Folk Dances of Eastern India
The Bihu is a folk dance connected with the Bihu festival, celebrated to mark the arrival of the new year at the spring solstice. There are two other Bihu festivals, at the autumn equinox and the winter solstice, but the dance is associated with the April festival. Bihu festivals are secular, marking the seasons significant to farmers, and have roots in ancient fertility rites.
The Bihu dance is performed by both young men and women, sometimes with the dancers all of one gender, while the others are spectators. The dance has quick steps, particular movements of the chest and shoulders, and rhythmic movements of the arms and hips, depicting the joys of spring and youth. Bihu is usually performed in the open under a tree or in natural surroundings. It is accompanied by specific songs with themes ranging from love poems to welcoming the new year, to daily village life. Dancers wear traditional Assamese clothing.
This dance is named for the Santhal community, a tribal people living throughout Bihar, Jharkhand, and Bengal in India.

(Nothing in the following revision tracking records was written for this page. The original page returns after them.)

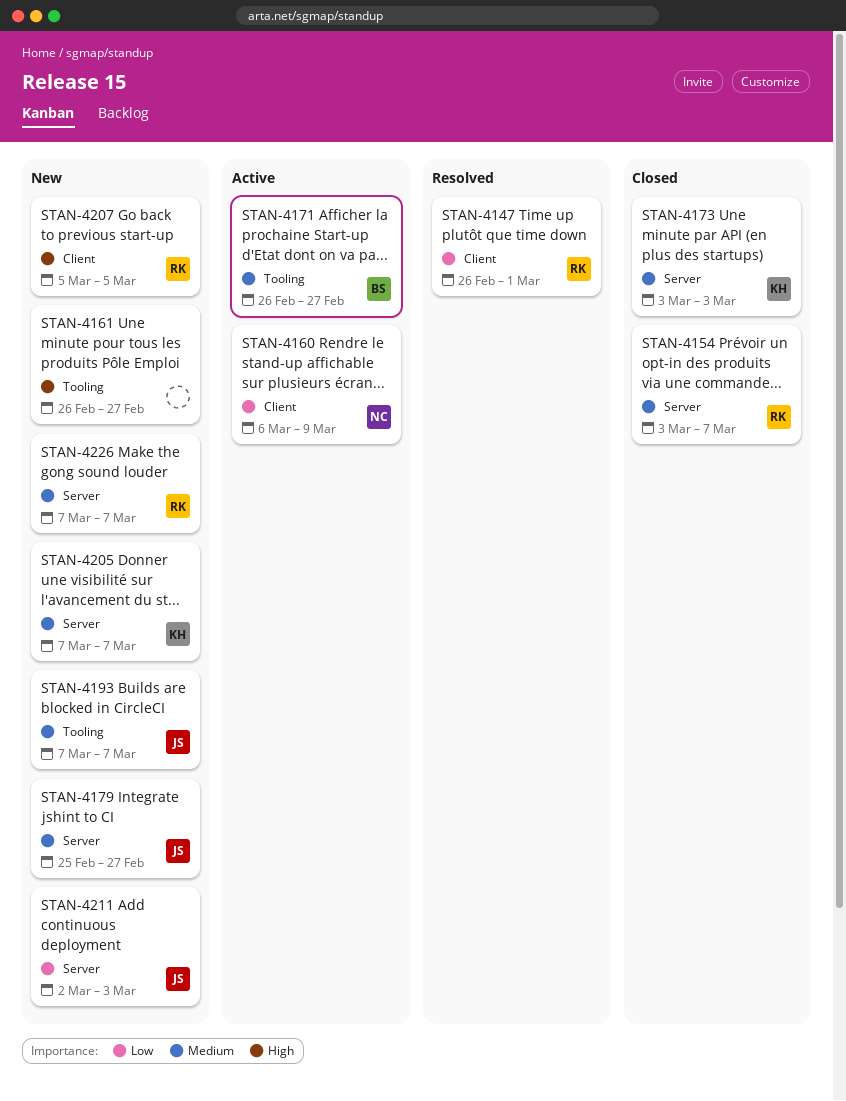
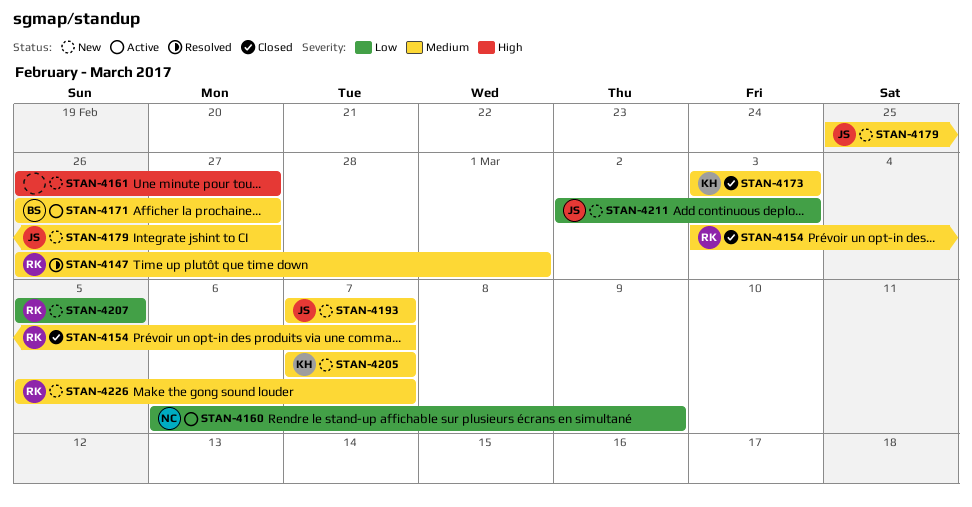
STAN-4147, priority: Low -> Medium
STAN-4207, priority: High -> Low
STAN-4226, start: Mar 7 -> Mar 5

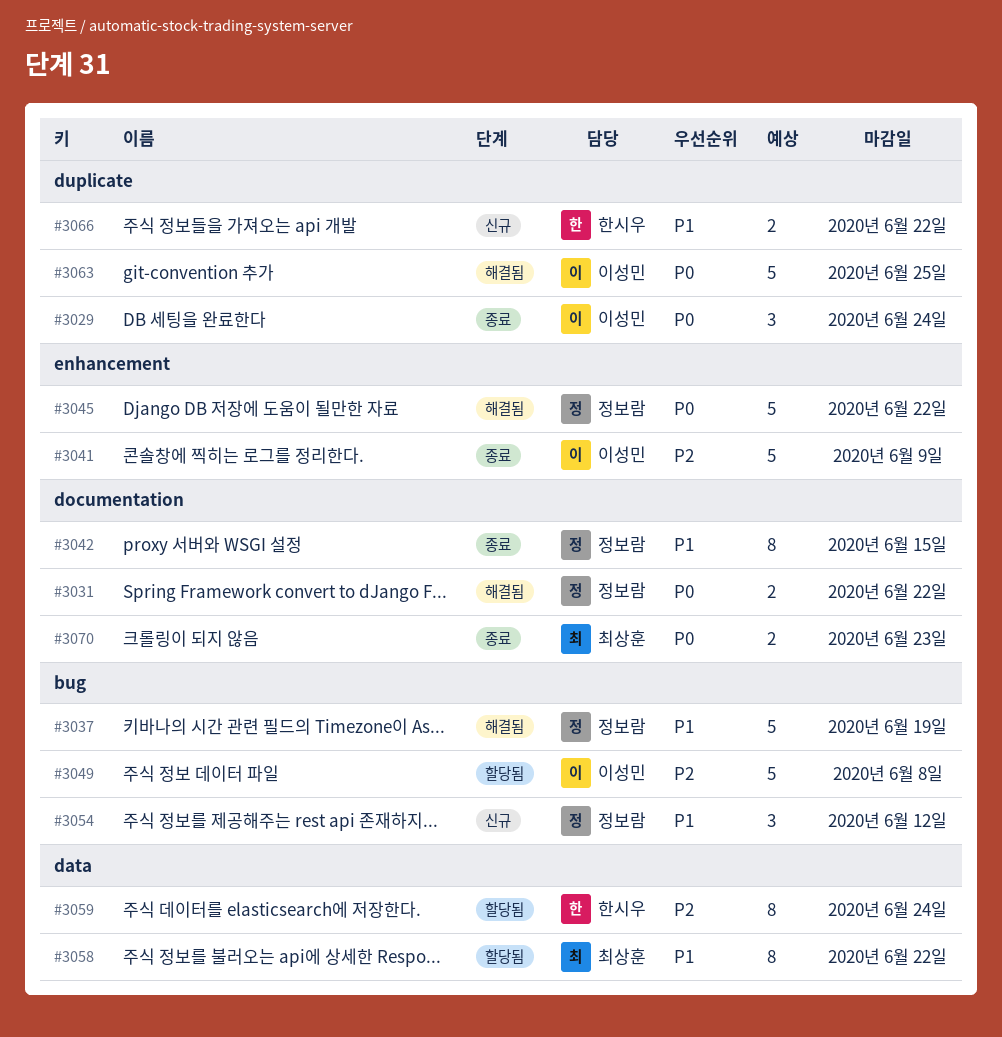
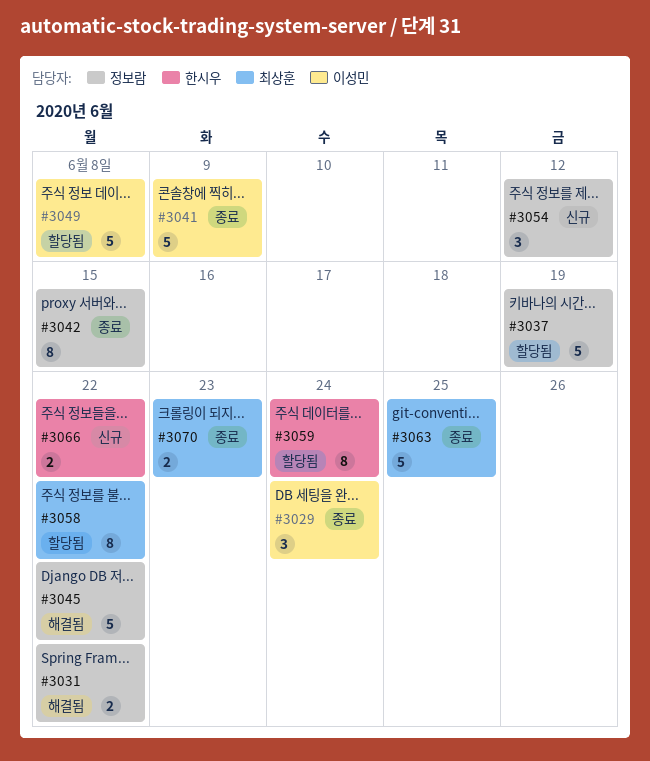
#3037, status: 해결됨 -> 할당됨
#3063, status: 해결됨 -> 종료
#3063, owner: 이성민 -> 최상훈

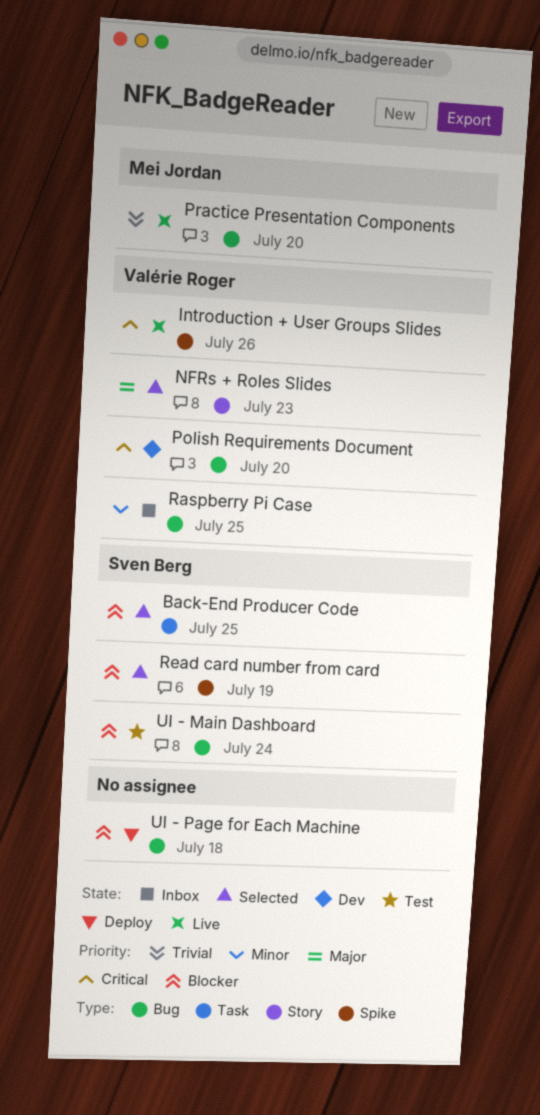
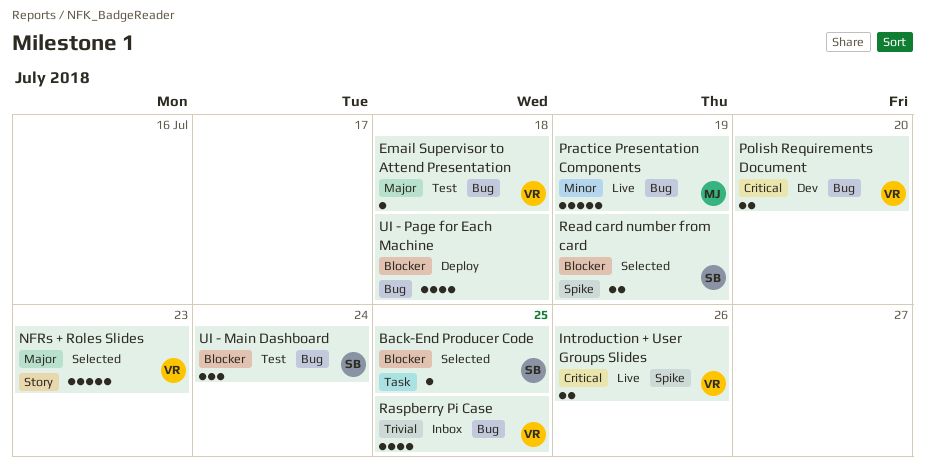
Email Supervisor to Attend Presentation: none -> present
Practice Presentation Components, priority: Trivial -> Minor
Practice Presentation Components, due: Jul 20 -> Jul 19
Raspberry Pi Case, priority: Minor -> Trivial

The Santhal dance is performed by men and women. The women wear distinctive white saris with red borders. The men wear dhotis.
The dance is performed during harvest festivals, and some of the steps and movements of the dance resemble the actions of harvesting. The men beat dhols, or carry mock dhols, during the dance, to announce the good harvest. The dancers form various patterns during the dance. Notably, the women form a line, dancing hip to hip, with arms around each others’ waists.
Known popularly as the Bamboo Dance, Cheraw is performed by various tribes in Mizoram. It is performed at all festive occasions. Similar dances are popular in the Far East and the Phillipines, and Cheraw may be of foreign origin, brought to Mizoram during a migration.
Long poles of bamboo are laid across logs on the ground, one at each end. Each pair of poles is held at each end by a person who sits on the ground, holding one pole in each hand. Sometimes a number of such pairs are laid out parallel to each other. Sometimes two pairs are arranged in a cross. The bamboos are struck against each other, and the logs on the ground, in rhythm with the music. The dancers skip in and out between the bamboos, and avoid getting caught between them. Generally girls and women in traditional attire perform the dance, and skillfully weave patterns through the bamboo poles in time with the singing and drumming. The steps have variations, and sometimes mimic the movements of birds or other familiar actions. The dance gets faster and faster as it proceeds, demanding fast and precise footwork.